- **Task directions**
Rewrite the material below as a JSON list of strings, with one string per line and blank lines omitted. Leave the pictures out of the list.

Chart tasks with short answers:
▬▬▬▬▬▬▬▬▬▬
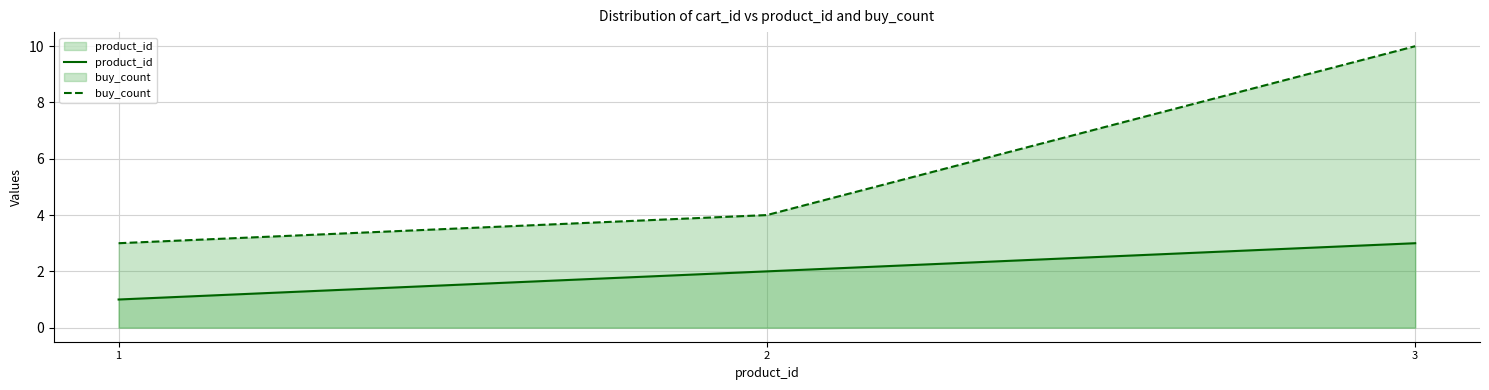

What is the total value across all series at 2?

6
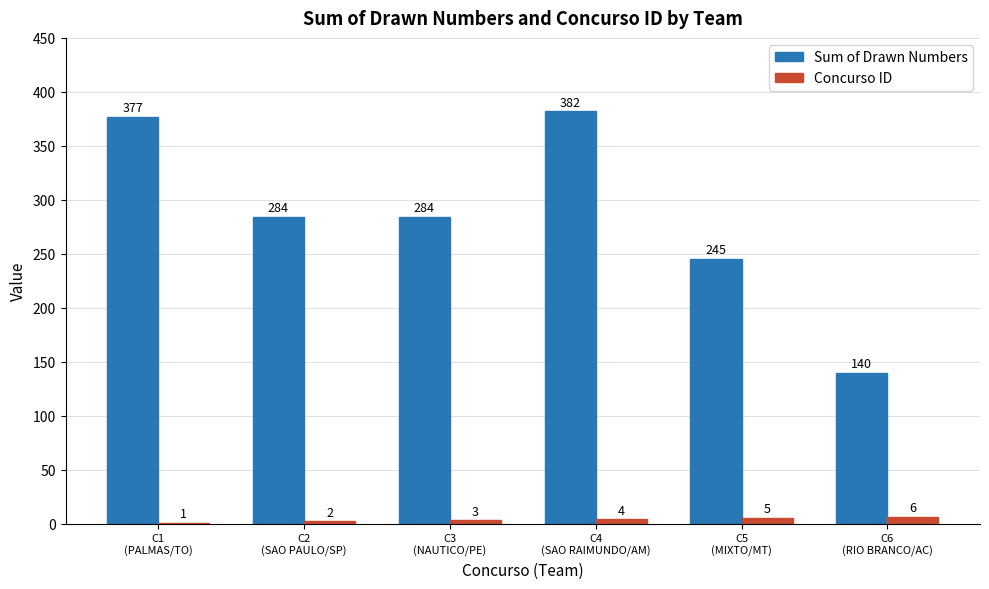

What is the sum of all Concurso ID values?

21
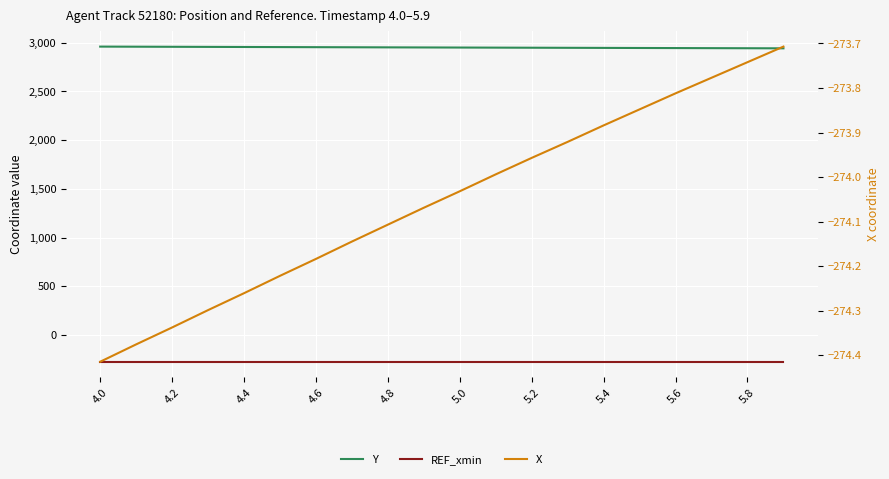

True or false: Y and X cross at least once.

False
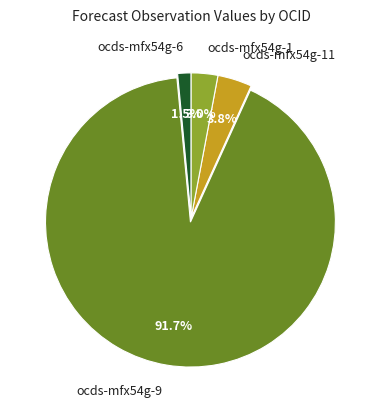

What percentage is the ocds-mfx54g-9 slice, to the nearest percent?

92%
▬▬▬▬▬▬▬▬▬▬
- **Expected answer**
[
  "What is the total value across all series at 2?",
  "6",
  "What is the sum of all Concurso ID values?",
  "21",
  "True or false: Y and X cross at least once.",
  "False",
  "What percentage is the ocds-mfx54g-9 slice, to the nearest percent?",
  "92%"
]